WHAT YOU NEED TO DO:
Format the lines from the one containing "ljusinsläpp och luftflöde" through the one containing "anpassning för taktyp", inclusive, as a Markdown table. Use the columns Row and Text, number each line in order, and leave out any blank lines.

SOURCE DATA:

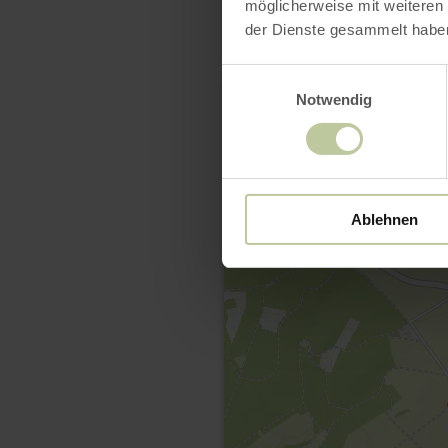
möglicherweise mit weiteren
der Dienste gesammelt habe
Einwilligungsauswahl
Notwendig
Ablehnen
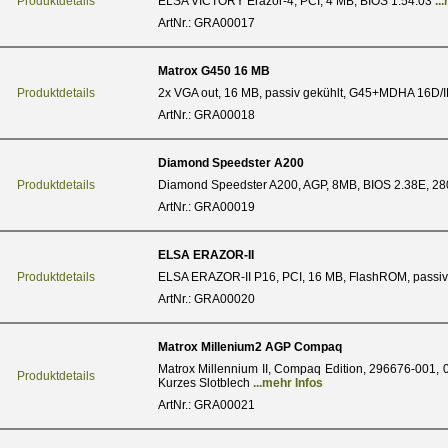
Produktdetails
ELSA VICTORY Erazor-4, PCI, 4 MB, BIOS 1.54.03
..
ArtNr.: GRA00017
Matrox G450 16 MB
Produktdetails
2x VGA out, 16 MB, passiv gekühlt, G45+MDHA 16D
ArtNr.: GRA00018
Diamond Speedster A200
Produktdetails
Diamond Speedster A200, AGP, 8MB, BIOS 2.38E, 
ArtNr.: GRA00019
ELSA ERAZOR-II
Produktdetails
ELSA ERAZOR-II P16, PCI, 16 MB, FlashROM, passiv
ArtNr.: GRA00020
Matrox Millenium2 AGP Compaq
Matrox Millennium II, Compaq Edition, 296676-001, 
Produktdetails
Kurzes Slotblech
...mehr Infos
ArtNr.: GRA00021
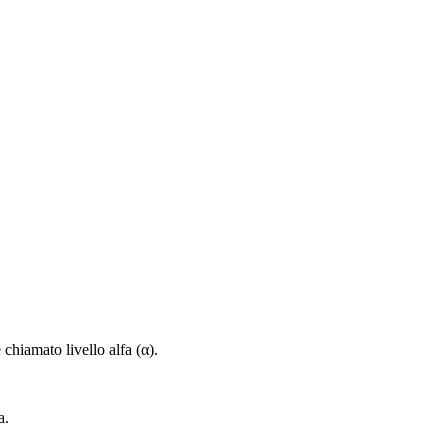
 chiamato livello alfa (α).
a.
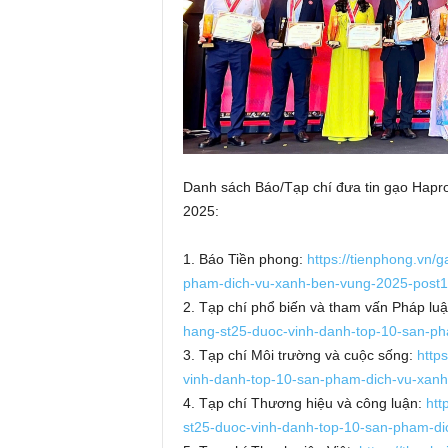
Danh sách Báo/Tạp chí đưa tin gạo Hapr
2025:
1. Báo Tiền phong:
https://tienphong.vn/
pham-dich-vu-xanh-ben-vung-2025-post1
2. Tạp chí phổ biến và tham vấn Pháp lu
hang-st25-duoc-vinh-danh-top-10-san-p
3. Tạp chí Môi trường và cuộc sống:
http
vinh-danh-top-10-san-pham-dich-vu-xan
4. Tạp chí Thương hiệu và công luận:
htt
st25-duoc-vinh-danh-top-10-san-pham-d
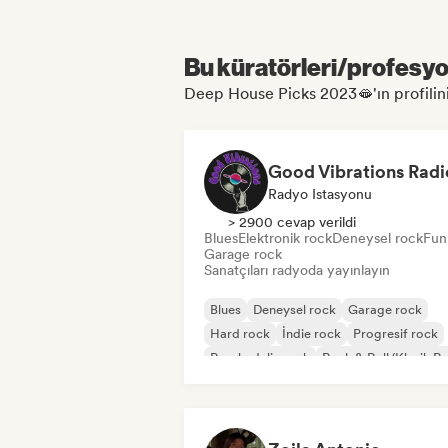
Bu küratörleri/profesyon
Deep House Picks 2023🫦'ın profilini 
Good Vibrations Radi
Radyo Istasyonu
> 2900 cevap verildi
Blues
Elektronik rock
Deneysel rock
Fun
Garage rock
Sanatçıları radyoda yayınlayın
Blues
Deneysel rock
Garage rock
Hard rock
İndie rock
Progresif rock
Psychedelic rock
Rock & Roll/Klasik R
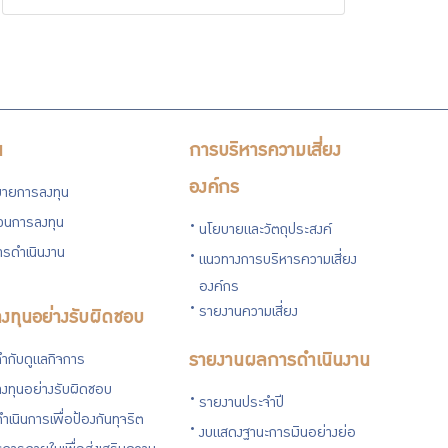
น
การบริหารความเสี่ยง
องค์กร
ายการลงทุน
่วนการลงทุน
นโยบายและวัตถุประสงค์
รดำเนินงาน
แนวทางการบริหารความเสี่ยง
องค์กร
รายงานความเสี่ยง
งทุนอย่างรับผิดชอบ
ำกับดูแลกิจการ
รายงานผลการดำเนินงาน
งทุนอย่างรับผิดชอบ
รายงานประจำปี
ำเนินการเพื่อป้องกันทุจริต
งบแสดงฐานะการเงินอย่างย่อ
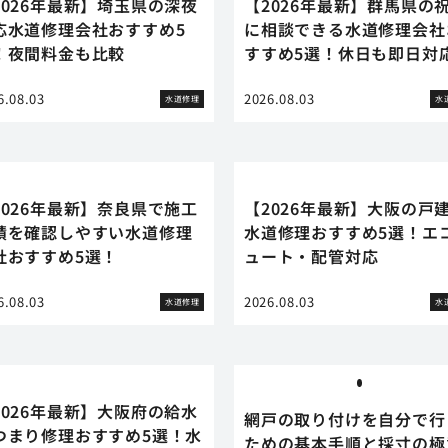
2026年最新】埼玉県の深夜
【2026年最新】群馬県の
応水道修理会社おすすめ5
に相談できる水道修理会社
！夜間料金も比較
すすめ5選！休日も即日対
6.08.03
2026.08.03
水道修理
水
2026年最新】奈良県で施工
【2026年最新】大阪の戸
績を確認しやすい水道修理
水道修理おすすめ5選！エ
社おすすめ5選！
ュート・配管対応
6.08.03
2026.08.03
水道修理
水
2026年最新】大阪府の給水
網戸の取り付けを自分で行
つまり修理おすすめ5選！水
ための基本手順と採寸の極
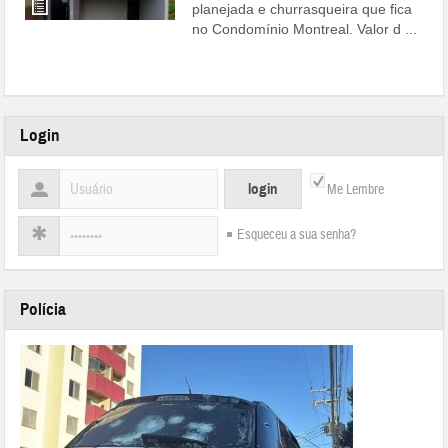
planejada e churrasqueira que fica
no Condomínio Montreal. Valor d ...
Leia mais
Login
Me Lembre
Esqueceu a sua senha?
Polícia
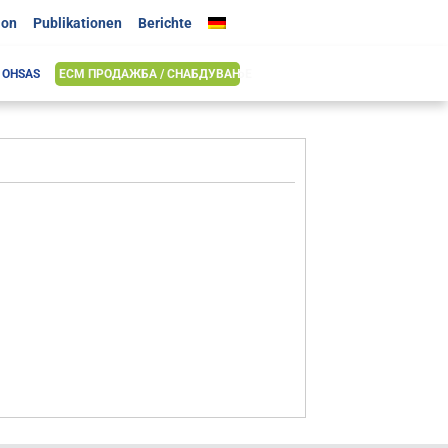
ion
Publikationen
Berichte
& OHSAS
ЕСМ ПРОДАЖБА / СНАБДУВАЊЕ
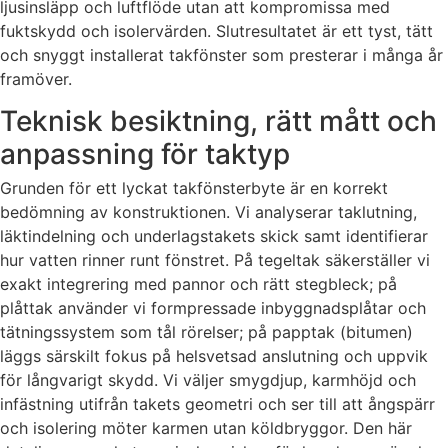
ljusinsläpp och luftflöde utan att kompromissa med
fuktskydd och isolervärden. Slutresultatet är ett tyst, tätt
och snyggt installerat takfönster som presterar i många år
framöver.
Teknisk besiktning, rätt mått och
anpassning för taktyp
Grunden för ett lyckat takfönsterbyte är en korrekt
bedömning av konstruktionen. Vi analyserar taklutning,
läktindelning och underlagstakets skick samt identifierar
hur vatten rinner runt fönstret. På tegeltak säkerställer vi
exakt integrering med pannor och rätt stegbleck; på
plåttak använder vi formpressade inbyggnadsplåtar och
tätningssystem som tål rörelser; på papptak (bitumen)
läggs särskilt fokus på helsvetsad anslutning och uppvik
för långvarigt skydd. Vi väljer smygdjup, karmhöjd och
infästning utifrån takets geometri och ser till att ångspärr
och isolering möter karmen utan köldbryggor. Den här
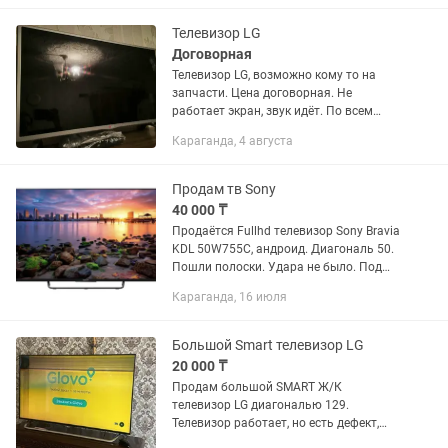
ремонт стоит дороже чем покупка...
Телевизор LG
Договорная
Телевизор LG, возможно кому то на
запчасти. Цена договорная. Не
работает экран, звук идёт. По всем
вопросам пишите в директ или на
Караганда, 4 августа
Продам тв Sony
40 000 ₸
Продаётся Fullhd телевизор Sony Bravia
KDL 50W755C, андроид. Диагональ 50.
Пошли полоски. Удара не было. Под
ремонт либо на запчасти
Караганда, 16 июля
Большой Smart телевизор LG
20 000 ₸
Продам большой SMART Ж/К
телевизор LG диагональю 129.
Телевизор работает, но есть дефект,
сверху полосит экран. В целом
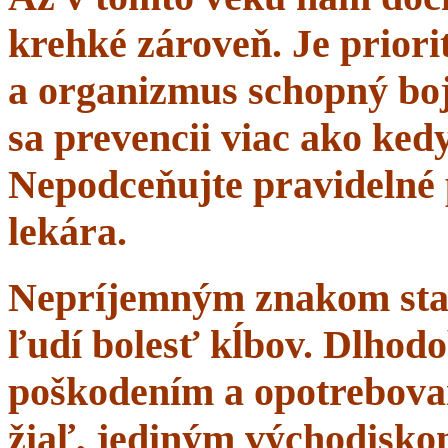
krehké zároveň. Je priorit
a organizmus schopný boj
sa prevencii viac ako ke
Nepodceňujte pravidelné 
lekára.
Nepríjemným znakom starn
ľudí bolesť kĺbov. Dlhodo
poškodením a opotrebova
žiaľ, jediným východisko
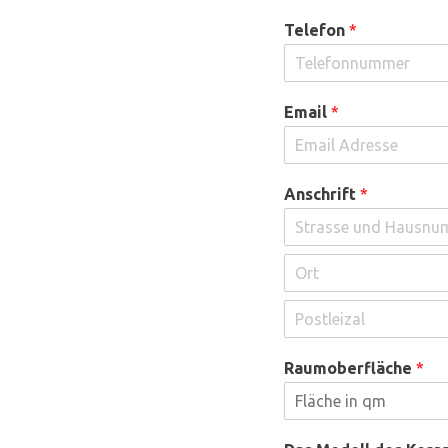
Telefon
*
Email
*
Anschrift
*
Raumoberfläche
*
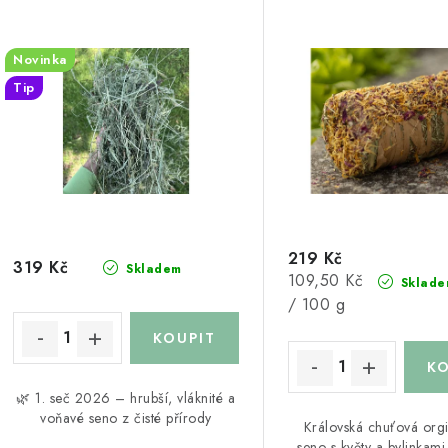
Novinka
Tip
219 Kč
319 Kč
Skladem
Měrná
109,50 Kč
Sklade
cena:
/ 100 g
🌿 1. seč 2026 – hrubší, vláknité a
voňavé seno z čisté přírody
Královská chuťová orgi
seno s květy a bylinkami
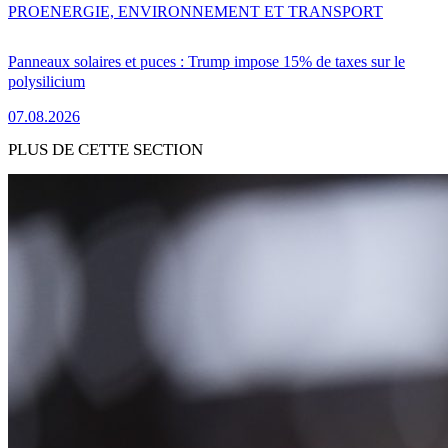
PRO
ENERGIE, ENVIRONNEMENT ET TRANSPORT
Panneaux solaires et puces : Trump impose 15% de taxes sur le
polysilicium
07.08.2026
PLUS DE CETTE SECTION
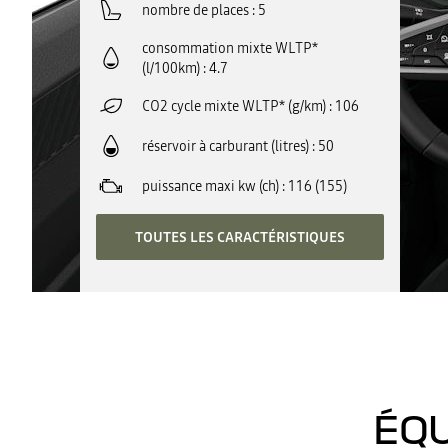
nombre de places
5
consommation mixte WLTP*
(l/100km)
4.7
CO2 cycle mixte WLTP* (g/km)
106
réservoir à carburant (litres)
50
puissance maxi kw (ch)
116 (155)
TOUTES LES CARACTÉRISTIQUES
ÉQU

TASK RESPONSE:
| Row | Text |
|---|---|
| 1 | ljusinsläpp och luftflöde utan att kompromissa med |
| 2 | fuktskydd och isolervärden. Slutresultatet är ett tyst, tätt |
| 3 | och snyggt installerat takfönster som presterar i många år |
| 4 | framöver. |
| 5 | Teknisk besiktning, rätt mått och |
| 6 | anpassning för taktyp |